Reproduce all of the data exactly. Images are not to appear in the reply.
*** Opening of Records shown ***
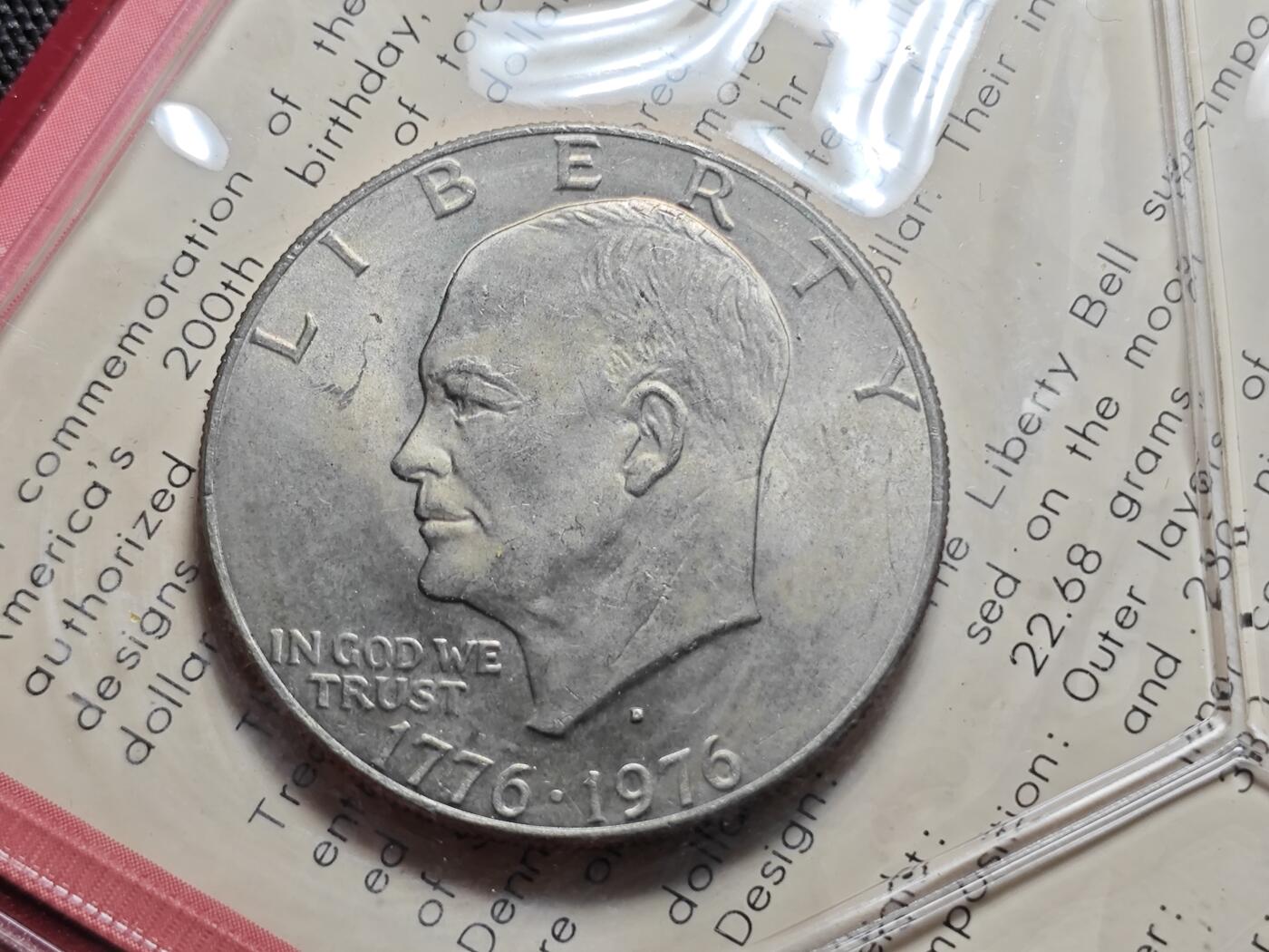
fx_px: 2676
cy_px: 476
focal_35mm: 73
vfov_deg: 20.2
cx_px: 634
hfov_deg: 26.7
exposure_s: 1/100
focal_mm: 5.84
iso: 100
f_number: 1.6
*** Close of Records shown ***
- **Task answer**:
fx_px: 2676
cy_px: 476
focal_35mm: 73
vfov_deg: 20.2
cx_px: 634
hfov_deg: 26.7
exposure_s: 1/100
focal_mm: 5.84
iso: 100
f_number: 1.6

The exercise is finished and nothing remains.